%%
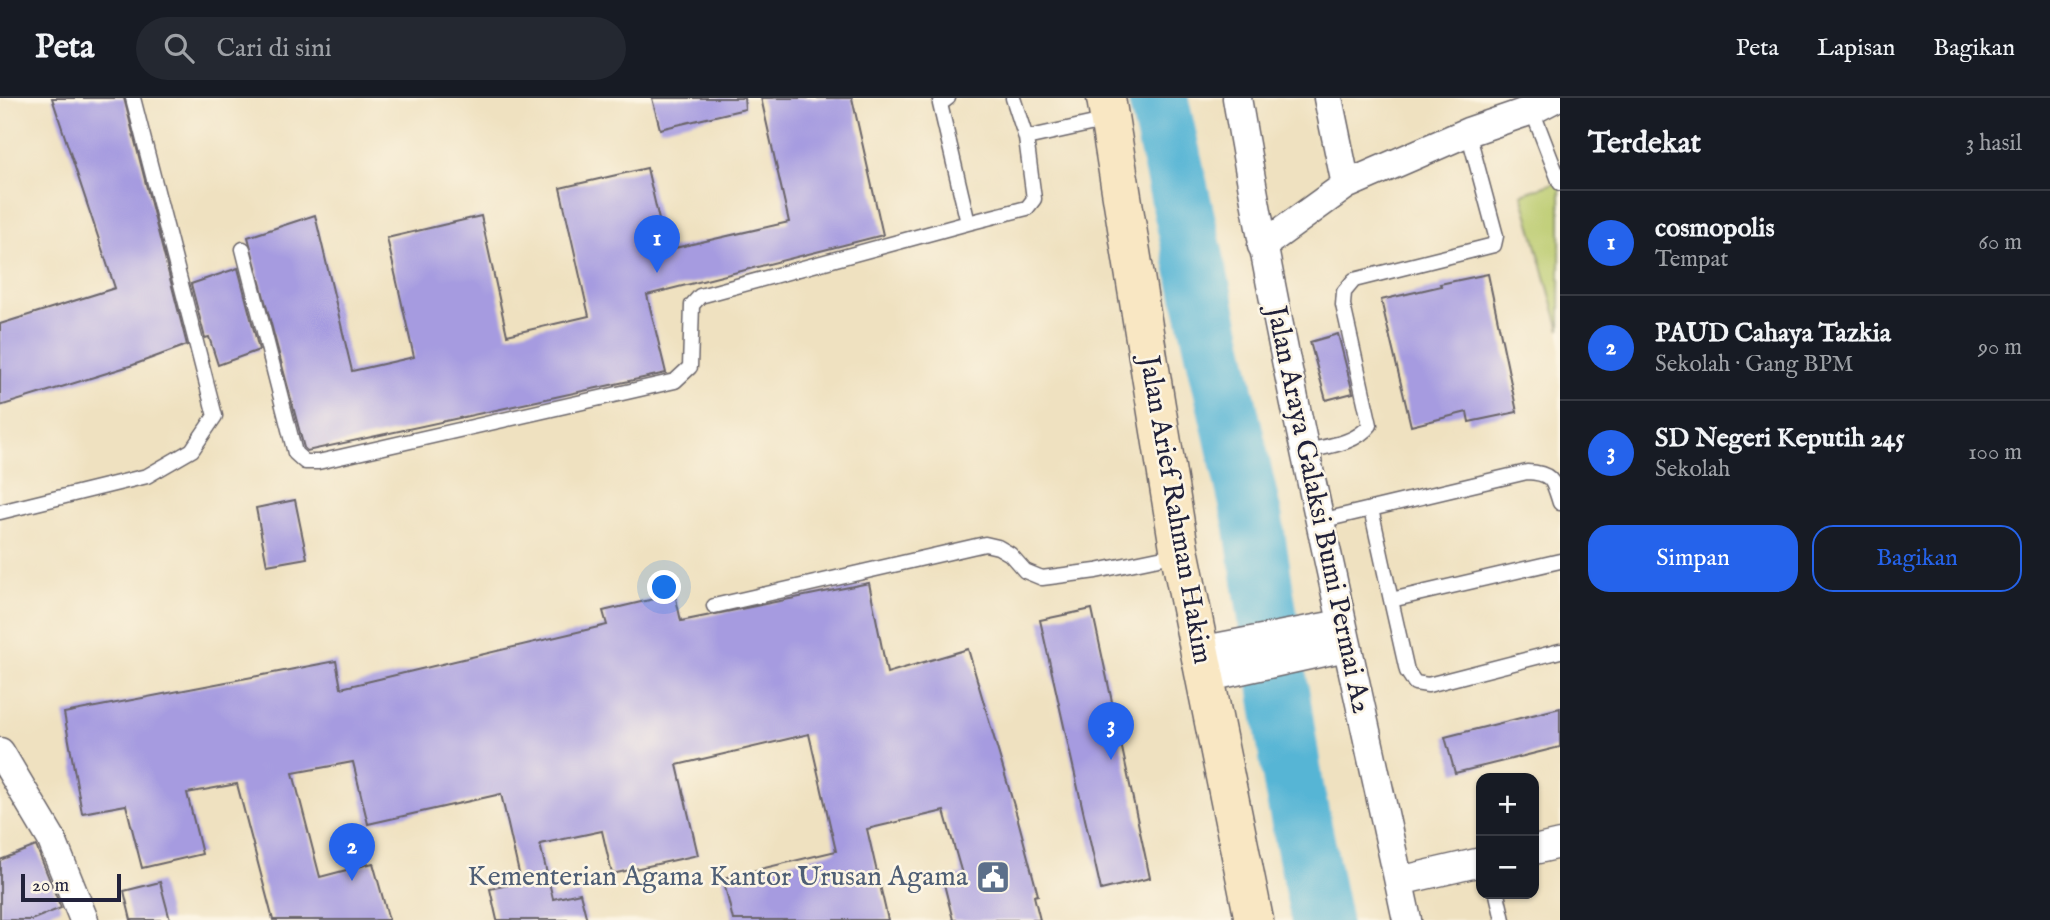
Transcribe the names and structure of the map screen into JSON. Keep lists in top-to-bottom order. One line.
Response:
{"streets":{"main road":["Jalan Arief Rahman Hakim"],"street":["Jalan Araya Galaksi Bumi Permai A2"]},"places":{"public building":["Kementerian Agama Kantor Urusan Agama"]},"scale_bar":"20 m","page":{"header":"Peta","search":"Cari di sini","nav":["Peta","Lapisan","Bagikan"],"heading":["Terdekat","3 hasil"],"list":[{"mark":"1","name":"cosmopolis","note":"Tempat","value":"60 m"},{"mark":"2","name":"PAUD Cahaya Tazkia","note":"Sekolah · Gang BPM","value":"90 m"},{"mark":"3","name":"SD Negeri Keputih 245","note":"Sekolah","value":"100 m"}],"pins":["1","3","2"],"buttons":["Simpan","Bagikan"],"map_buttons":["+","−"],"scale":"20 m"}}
%%
%%
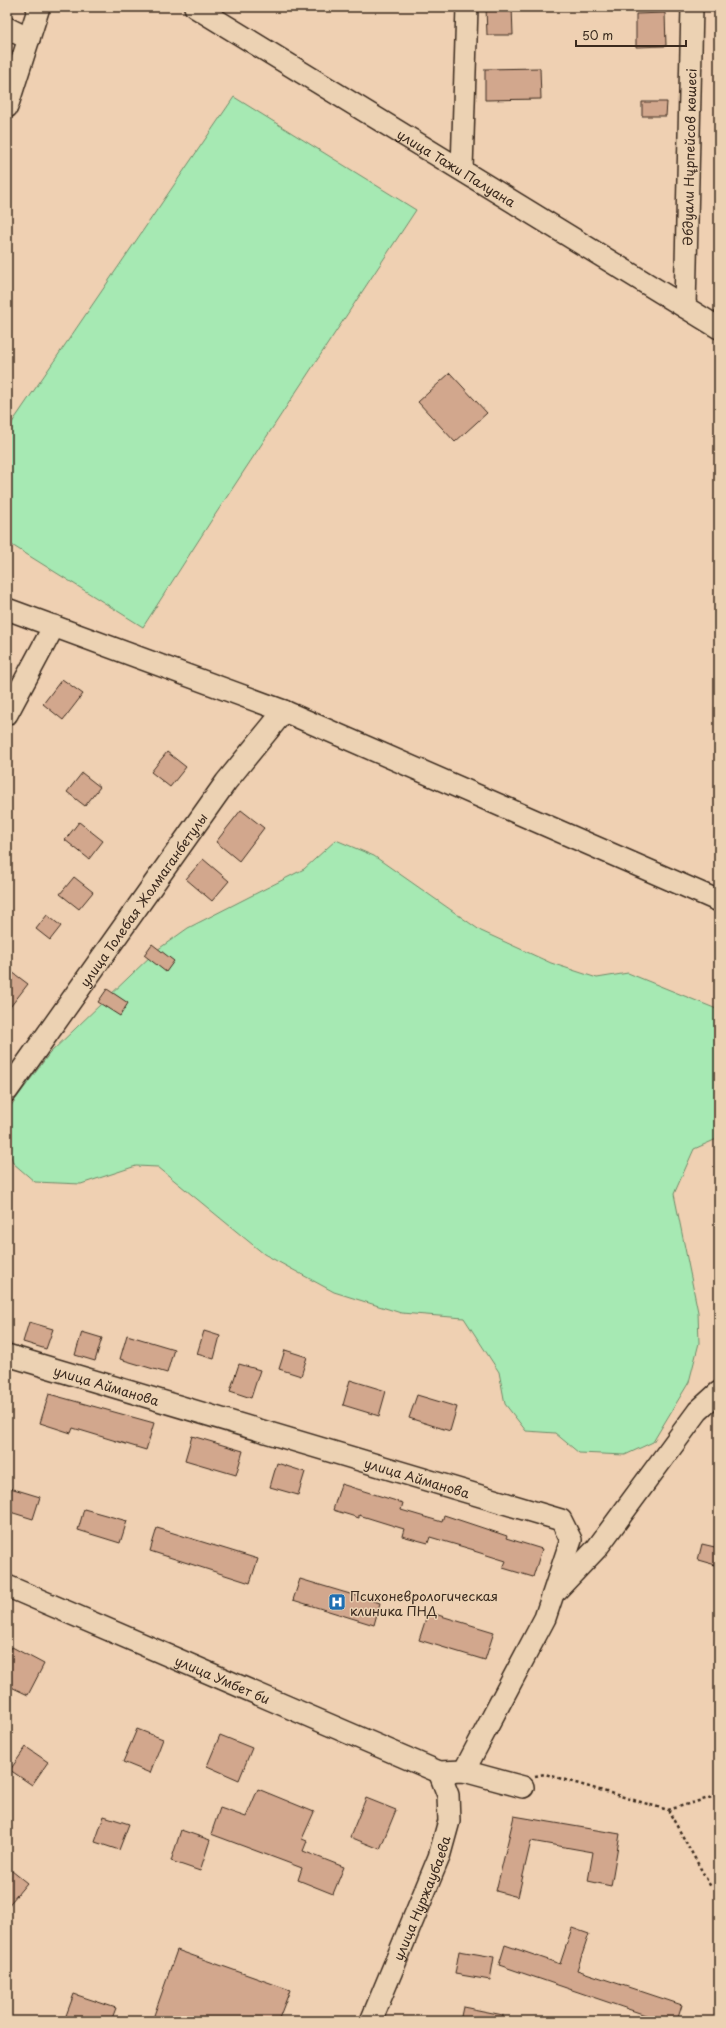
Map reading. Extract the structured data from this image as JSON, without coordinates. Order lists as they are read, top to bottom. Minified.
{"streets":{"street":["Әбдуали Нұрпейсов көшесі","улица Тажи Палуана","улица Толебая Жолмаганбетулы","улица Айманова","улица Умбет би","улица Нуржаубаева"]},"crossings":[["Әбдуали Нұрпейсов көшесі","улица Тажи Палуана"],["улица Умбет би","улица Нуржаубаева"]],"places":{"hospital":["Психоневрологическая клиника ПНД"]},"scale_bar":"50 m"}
%%
%%
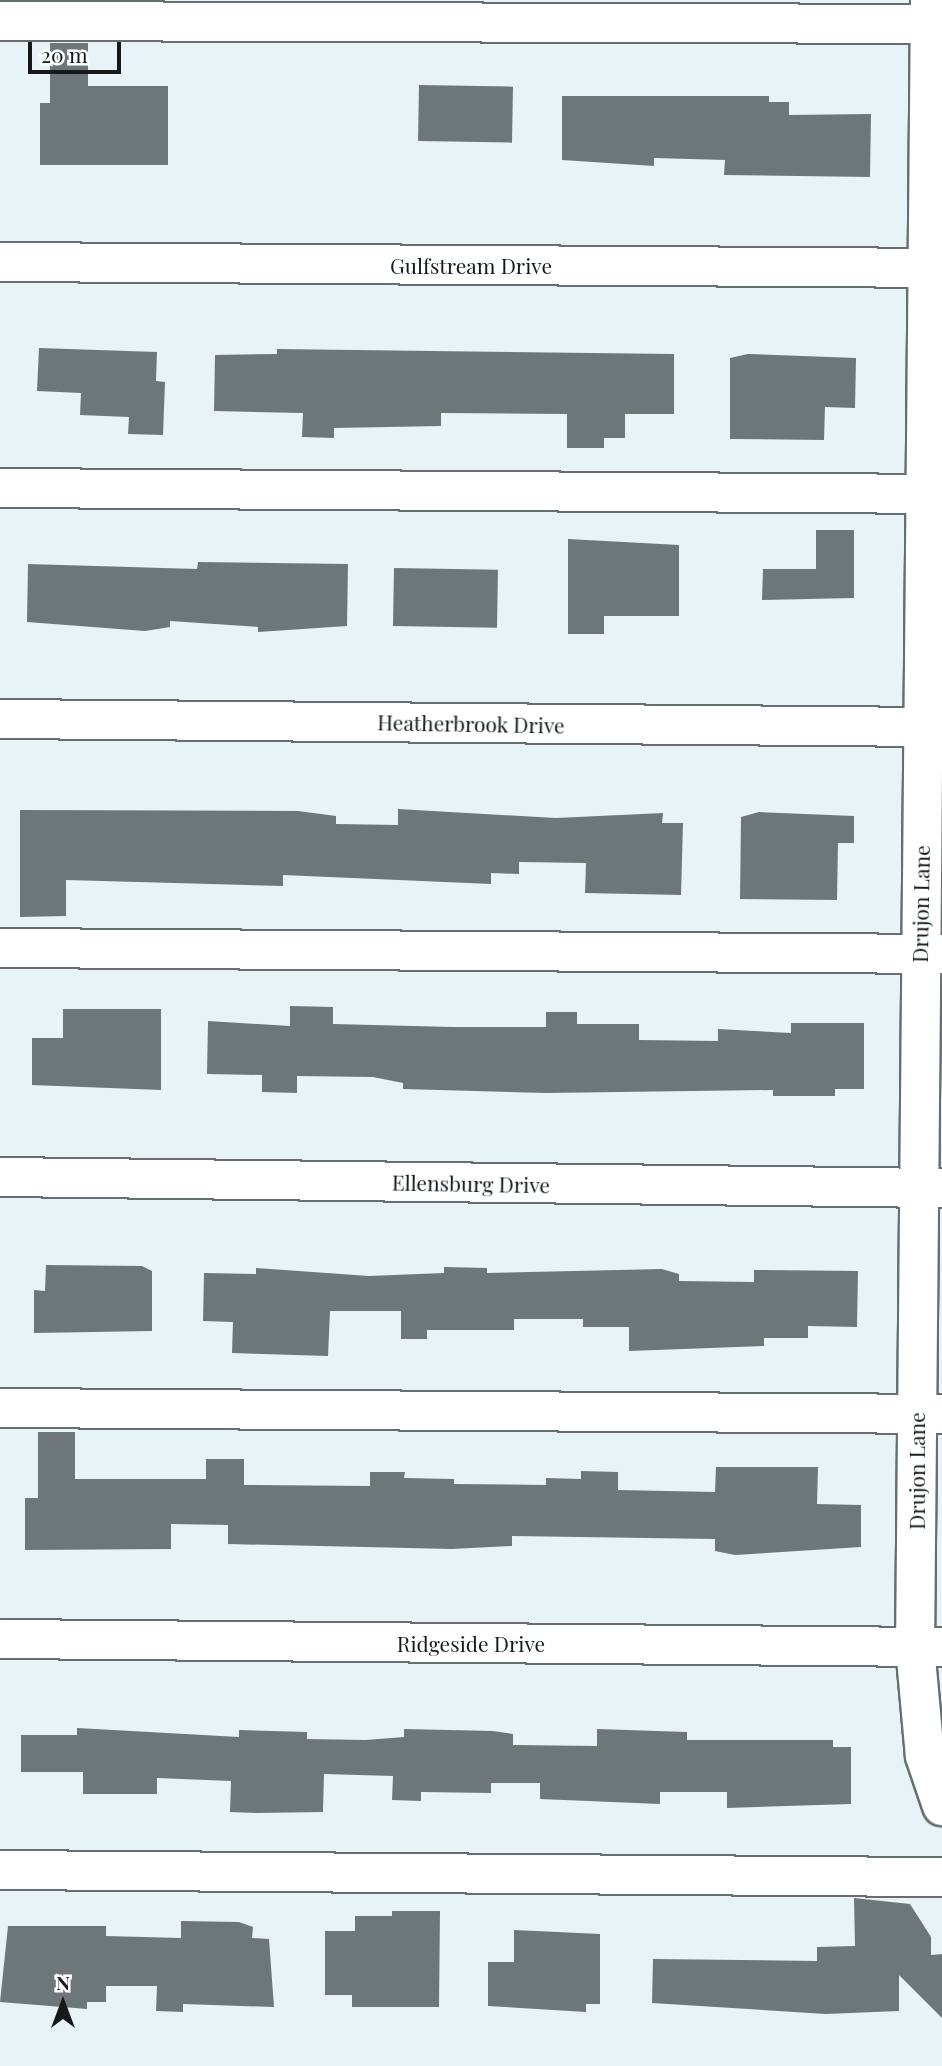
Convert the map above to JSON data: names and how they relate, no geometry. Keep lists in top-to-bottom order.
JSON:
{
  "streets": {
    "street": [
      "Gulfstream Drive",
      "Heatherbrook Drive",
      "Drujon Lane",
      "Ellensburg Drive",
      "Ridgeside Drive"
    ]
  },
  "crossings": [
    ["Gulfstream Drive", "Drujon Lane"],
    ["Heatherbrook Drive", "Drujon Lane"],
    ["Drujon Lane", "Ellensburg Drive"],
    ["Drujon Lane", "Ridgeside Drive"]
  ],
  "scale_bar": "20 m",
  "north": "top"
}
%%
● Goal of the exercise
Scan the material for lines with the word "Keep", and copy each line you find.

● Solved problem
Transcribe the names and structure of the map screen into JSON. Keep lists in top-to-bottom order. One line.
Convert the map above to JSON data: names and how they relate, no geometry. Keep lists in top-to-bottom order.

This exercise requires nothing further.